(Beginning of Material for this exercise)

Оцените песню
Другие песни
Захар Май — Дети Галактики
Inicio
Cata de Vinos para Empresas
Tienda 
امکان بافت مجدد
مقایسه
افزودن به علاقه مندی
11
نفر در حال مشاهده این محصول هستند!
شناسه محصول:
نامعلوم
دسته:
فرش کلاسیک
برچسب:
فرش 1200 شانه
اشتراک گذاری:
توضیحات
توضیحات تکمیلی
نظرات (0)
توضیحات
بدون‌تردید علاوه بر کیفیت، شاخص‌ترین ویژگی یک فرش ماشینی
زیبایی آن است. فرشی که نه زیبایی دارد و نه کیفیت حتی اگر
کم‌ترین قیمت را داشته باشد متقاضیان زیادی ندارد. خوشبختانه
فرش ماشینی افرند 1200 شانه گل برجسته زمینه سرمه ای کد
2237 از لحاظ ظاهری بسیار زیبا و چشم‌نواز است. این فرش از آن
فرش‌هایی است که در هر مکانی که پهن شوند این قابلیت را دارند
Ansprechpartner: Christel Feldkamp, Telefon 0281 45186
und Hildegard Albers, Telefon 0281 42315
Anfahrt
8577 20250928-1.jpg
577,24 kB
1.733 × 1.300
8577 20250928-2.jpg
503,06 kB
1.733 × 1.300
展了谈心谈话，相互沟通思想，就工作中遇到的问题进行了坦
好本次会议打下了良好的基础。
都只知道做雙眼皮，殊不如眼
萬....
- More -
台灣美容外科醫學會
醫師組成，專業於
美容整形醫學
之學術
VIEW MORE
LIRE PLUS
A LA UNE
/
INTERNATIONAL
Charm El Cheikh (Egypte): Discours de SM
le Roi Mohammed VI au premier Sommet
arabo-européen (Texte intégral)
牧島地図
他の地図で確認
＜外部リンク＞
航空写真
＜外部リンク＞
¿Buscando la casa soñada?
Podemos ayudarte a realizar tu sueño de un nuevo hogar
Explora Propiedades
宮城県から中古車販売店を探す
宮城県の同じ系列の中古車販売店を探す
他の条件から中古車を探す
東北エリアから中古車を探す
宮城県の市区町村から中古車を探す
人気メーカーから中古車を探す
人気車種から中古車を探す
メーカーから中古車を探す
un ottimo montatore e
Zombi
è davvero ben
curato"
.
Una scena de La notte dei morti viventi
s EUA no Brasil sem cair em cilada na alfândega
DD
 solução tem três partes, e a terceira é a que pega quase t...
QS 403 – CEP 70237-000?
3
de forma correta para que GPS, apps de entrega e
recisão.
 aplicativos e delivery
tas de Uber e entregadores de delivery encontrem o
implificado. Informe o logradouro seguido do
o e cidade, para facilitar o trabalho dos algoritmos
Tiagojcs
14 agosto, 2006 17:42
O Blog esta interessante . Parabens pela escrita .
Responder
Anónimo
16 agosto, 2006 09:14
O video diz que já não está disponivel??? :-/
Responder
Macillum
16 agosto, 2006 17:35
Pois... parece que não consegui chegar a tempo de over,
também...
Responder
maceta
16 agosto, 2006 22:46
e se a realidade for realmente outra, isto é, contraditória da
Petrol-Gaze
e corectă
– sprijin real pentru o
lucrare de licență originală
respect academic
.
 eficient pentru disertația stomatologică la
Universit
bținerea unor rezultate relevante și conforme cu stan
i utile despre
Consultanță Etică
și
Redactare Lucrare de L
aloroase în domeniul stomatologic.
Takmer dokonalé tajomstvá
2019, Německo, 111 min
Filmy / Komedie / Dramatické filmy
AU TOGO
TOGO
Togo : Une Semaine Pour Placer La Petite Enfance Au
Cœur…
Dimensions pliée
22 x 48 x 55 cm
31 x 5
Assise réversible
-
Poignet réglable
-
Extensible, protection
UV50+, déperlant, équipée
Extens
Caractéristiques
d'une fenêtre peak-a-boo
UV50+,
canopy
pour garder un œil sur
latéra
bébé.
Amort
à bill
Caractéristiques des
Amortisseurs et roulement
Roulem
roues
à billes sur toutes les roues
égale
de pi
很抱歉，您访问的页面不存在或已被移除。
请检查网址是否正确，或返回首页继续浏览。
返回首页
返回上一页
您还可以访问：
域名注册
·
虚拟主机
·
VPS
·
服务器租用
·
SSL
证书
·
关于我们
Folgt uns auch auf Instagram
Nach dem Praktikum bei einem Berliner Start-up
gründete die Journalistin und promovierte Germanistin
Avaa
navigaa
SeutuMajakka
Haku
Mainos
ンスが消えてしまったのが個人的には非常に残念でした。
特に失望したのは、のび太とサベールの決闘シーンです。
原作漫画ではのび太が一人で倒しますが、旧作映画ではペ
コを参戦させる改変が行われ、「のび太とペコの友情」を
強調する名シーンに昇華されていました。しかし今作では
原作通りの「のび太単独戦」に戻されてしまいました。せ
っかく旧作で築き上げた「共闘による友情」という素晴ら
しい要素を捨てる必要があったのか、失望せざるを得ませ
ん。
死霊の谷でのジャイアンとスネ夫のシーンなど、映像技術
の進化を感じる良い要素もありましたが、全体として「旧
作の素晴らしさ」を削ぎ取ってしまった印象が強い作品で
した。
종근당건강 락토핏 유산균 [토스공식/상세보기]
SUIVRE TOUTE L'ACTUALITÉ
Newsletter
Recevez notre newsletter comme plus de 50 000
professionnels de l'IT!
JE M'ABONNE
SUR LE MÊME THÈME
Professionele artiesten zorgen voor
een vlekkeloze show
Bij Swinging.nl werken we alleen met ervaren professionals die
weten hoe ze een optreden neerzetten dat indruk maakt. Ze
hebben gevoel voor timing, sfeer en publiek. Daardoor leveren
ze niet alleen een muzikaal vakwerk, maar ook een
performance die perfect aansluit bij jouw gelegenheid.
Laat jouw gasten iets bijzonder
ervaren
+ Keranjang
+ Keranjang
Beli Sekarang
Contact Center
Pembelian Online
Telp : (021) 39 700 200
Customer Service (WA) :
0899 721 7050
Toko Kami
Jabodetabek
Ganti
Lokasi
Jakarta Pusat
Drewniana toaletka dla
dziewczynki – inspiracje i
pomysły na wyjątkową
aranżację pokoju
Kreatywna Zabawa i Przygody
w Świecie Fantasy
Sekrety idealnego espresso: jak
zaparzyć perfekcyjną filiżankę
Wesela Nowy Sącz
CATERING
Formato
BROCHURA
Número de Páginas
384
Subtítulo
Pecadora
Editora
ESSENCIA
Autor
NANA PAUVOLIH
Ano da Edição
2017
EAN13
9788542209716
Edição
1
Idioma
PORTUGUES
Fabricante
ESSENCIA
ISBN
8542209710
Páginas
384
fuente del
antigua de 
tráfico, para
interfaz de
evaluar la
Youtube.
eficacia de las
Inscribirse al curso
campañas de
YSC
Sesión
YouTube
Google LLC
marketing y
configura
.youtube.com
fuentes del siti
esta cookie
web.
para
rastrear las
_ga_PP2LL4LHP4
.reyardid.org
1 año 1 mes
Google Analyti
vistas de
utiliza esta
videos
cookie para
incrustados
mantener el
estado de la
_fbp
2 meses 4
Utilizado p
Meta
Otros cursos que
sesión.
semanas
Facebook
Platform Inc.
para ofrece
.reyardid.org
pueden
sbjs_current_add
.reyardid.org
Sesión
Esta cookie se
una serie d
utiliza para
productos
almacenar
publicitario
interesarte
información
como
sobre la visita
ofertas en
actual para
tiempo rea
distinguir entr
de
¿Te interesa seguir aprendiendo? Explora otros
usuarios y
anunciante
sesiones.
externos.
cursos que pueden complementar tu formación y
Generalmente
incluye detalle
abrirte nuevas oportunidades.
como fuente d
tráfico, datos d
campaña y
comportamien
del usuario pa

(End of Material for this exercise)

**Work instructions**
Copy out all the records exactly.

**Result**
Оцените песню
Другие песни
Захар Май — Дети Галактики
Inicio
Cata de Vinos para Empresas
Tienda 
امکان بافت مجدد
مقایسه
افزودن به علاقه مندی
11
نفر در حال مشاهده این محصول هستند!
شناسه محصول:
نامعلوم
دسته:
فرش کلاسیک
برچسب:
فرش 1200 شانه
اشتراک گذاری:
توضیحات
توضیحات تکمیلی
نظرات (0)
توضیحات
بدون‌تردید علاوه بر کیفیت، شاخص‌ترین ویژگی یک فرش ماشینی
زیبایی آن است. فرشی که نه زیبایی دارد و نه کیفیت حتی اگر
کم‌ترین قیمت را داشته باشد متقاضیان زیادی ندارد. خوشبختانه
فرش ماشینی افرند 1200 شانه گل برجسته زمینه سرمه ای کد
2237 از لحاظ ظاهری بسیار زیبا و چشم‌نواز است. این فرش از آن
فرش‌هایی است که در هر مکانی که پهن شوند این قابلیت را دارند
Ansprechpartner: Christel Feldkamp, Telefon 0281 45186
und Hildegard Albers, Telefon 0281 42315
Anfahrt
8577 20250928-1.jpg
577,24 kB
1.733 × 1.300
8577 20250928-2.jpg
503,06 kB
1.733 × 1.300
展了谈心谈话，相互沟通思想，就工作中遇到的问题进行了坦
好本次会议打下了良好的基础。
都只知道做雙眼皮，殊不如眼
萬....
- More -
台灣美容外科醫學會
醫師組成，專業於
美容整形醫學
之學術
VIEW MORE
LIRE PLUS
A LA UNE
/
INTERNATIONAL
Charm El Cheikh (Egypte): Discours de SM
le Roi Mohammed VI au premier Sommet
arabo-européen (Texte intégral)
牧島地図
他の地図で確認
＜外部リンク＞
航空写真
＜外部リンク＞
¿Buscando la casa soñada?
Podemos ayudarte a realizar tu sueño de un nuevo hogar
Explora Propiedades
宮城県から中古車販売店を探す
宮城県の同じ系列の中古車販売店を探す
他の条件から中古車を探す
東北エリアから中古車を探す
宮城県の市区町村から中古車を探す
人気メーカーから中古車を探す
人気車種から中古車を探す
メーカーから中古車を探す
un ottimo montatore e
Zombi
è davvero ben
curato"
.
Una scena de La notte dei morti viventi
s EUA no Brasil sem cair em cilada na alfândega
DD
 solução tem três partes, e a terceira é a que pega quase t...
QS 403 – CEP 70237-000?
3
de forma correta para que GPS, apps de entrega e
recisão.
 aplicativos e delivery
tas de Uber e entregadores de delivery encontrem o
implificado. Informe o logradouro seguido do
o e cidade, para facilitar o trabalho dos algoritmos
Tiagojcs
14 agosto, 2006 17:42
O Blog esta interessante . Parabens pela escrita .
Responder
Anónimo
16 agosto, 2006 09:14
O video diz que já não está disponivel??? :-/
Responder
Macillum
16 agosto, 2006 17:35
Pois... parece que não consegui chegar a tempo de over,
também...
Responder
maceta
16 agosto, 2006 22:46
e se a realidade for realmente outra, isto é, contraditória da
Petrol-Gaze
e corectă
– sprijin real pentru o
lucrare de licență originală
respect academic
.
 eficient pentru disertația stomatologică la
Universit
bținerea unor rezultate relevante și conforme cu stan
i utile despre
Consultanță Etică
și
Redactare Lucrare de L
aloroase în domeniul stomatologic.
Takmer dokonalé tajomstvá
2019, Německo, 111 min
Filmy / Komedie / Dramatické filmy
AU TOGO
TOGO
Togo : Une Semaine Pour Placer La Petite Enfance Au
Cœur…
Dimensions pliée
22 x 48 x 55 cm
31 x 5
Assise réversible
-
Poignet réglable
-
Extensible, protection
UV50+, déperlant, équipée
Extens
Caractéristiques
d'une fenêtre peak-a-boo
UV50+,
canopy
pour garder un œil sur
latéra
bébé.
Amort
à bill
Caractéristiques des
Amortisseurs et roulement
Roulem
roues
à billes sur toutes les roues
égale
de pi
很抱歉，您访问的页面不存在或已被移除。
请检查网址是否正确，或返回首页继续浏览。
返回首页
返回上一页
您还可以访问：
域名注册
·
虚拟主机
·
VPS
·
服务器租用
·
SSL
证书
·
关于我们
Folgt uns auch auf Instagram
Nach dem Praktikum bei einem Berliner Start-up
gründete die Journalistin und promovierte Germanistin
Avaa
navigaa
SeutuMajakka
Haku
Mainos
ンスが消えてしまったのが個人的には非常に残念でした。
特に失望したのは、のび太とサベールの決闘シーンです。
原作漫画ではのび太が一人で倒しますが、旧作映画ではペ
コを参戦させる改変が行われ、「のび太とペコの友情」を
強調する名シーンに昇華されていました。しかし今作では
原作通りの「のび太単独戦」に戻されてしまいました。せ
っかく旧作で築き上げた「共闘による友情」という素晴ら
しい要素を捨てる必要があったのか、失望せざるを得ませ
ん。
死霊の谷でのジャイアンとスネ夫のシーンなど、映像技術
の進化を感じる良い要素もありましたが、全体として「旧
作の素晴らしさ」を削ぎ取ってしまった印象が強い作品で
した。
종근당건강 락토핏 유산균 [토스공식/상세보기]
SUIVRE TOUTE L'ACTUALITÉ
Newsletter
Recevez notre newsletter comme plus de 50 000
professionnels de l'IT!
JE M'ABONNE
SUR LE MÊME THÈME
Professionele artiesten zorgen voor
een vlekkeloze show
Bij Swinging.nl werken we alleen met ervaren professionals die
weten hoe ze een optreden neerzetten dat indruk maakt. Ze
hebben gevoel voor timing, sfeer en publiek. Daardoor leveren
ze niet alleen een muzikaal vakwerk, maar ook een
performance die perfect aansluit bij jouw gelegenheid.
Laat jouw gasten iets bijzonder
ervaren
+ Keranjang
+ Keranjang
Beli Sekarang
Contact Center
Pembelian Online
Telp : (021) 39 700 200
Customer Service (WA) :
0899 721 7050
Toko Kami
Jabodetabek
Ganti
Lokasi
Jakarta Pusat
Drewniana toaletka dla
dziewczynki – inspiracje i
pomysły na wyjątkową
aranżację pokoju
Kreatywna Zabawa i Przygody
w Świecie Fantasy
Sekrety idealnego espresso: jak
zaparzyć perfekcyjną filiżankę
Wesela Nowy Sącz
CATERING
Formato
BROCHURA
Número de Páginas
384
Subtítulo
Pecadora
Editora
ESSENCIA
Autor
NANA PAUVOLIH
Ano da Edição
2017
EAN13
9788542209716
Edição
1
Idioma
PORTUGUES
Fabricante
ESSENCIA
ISBN
8542209710
Páginas
384
fuente del
antigua de 
tráfico, para
interfaz de
evaluar la
Youtube.
eficacia de las
Inscribirse al curso
campañas de
YSC
Sesión
YouTube
Google LLC
marketing y
configura
.youtube.com
fuentes del siti
esta cookie
web.
para
rastrear las
_ga_PP2LL4LHP4
.reyardid.org
1 año 1 mes
Google Analyti
vistas de
utiliza esta
videos
cookie para
incrustados
mantener el
estado de la
_fbp
2 meses 4
Utilizado p
Meta
Otros cursos que
sesión.
semanas
Facebook
Platform Inc.
para ofrece
.reyardid.org
pueden
sbjs_current_add
.reyardid.org
Sesión
Esta cookie se
una serie d
utiliza para
productos
almacenar
publicitario
interesarte
información
como
sobre la visita
ofertas en
actual para
tiempo rea
distinguir entr
de
¿Te interesa seguir aprendiendo? Explora otros
usuarios y
anunciante
sesiones.
externos.
cursos que pueden complementar tu formación y
Generalmente
incluye detalle
abrirte nuevas oportunidades.
como fuente d
tráfico, datos d
campaña y
comportamien
del usuario pa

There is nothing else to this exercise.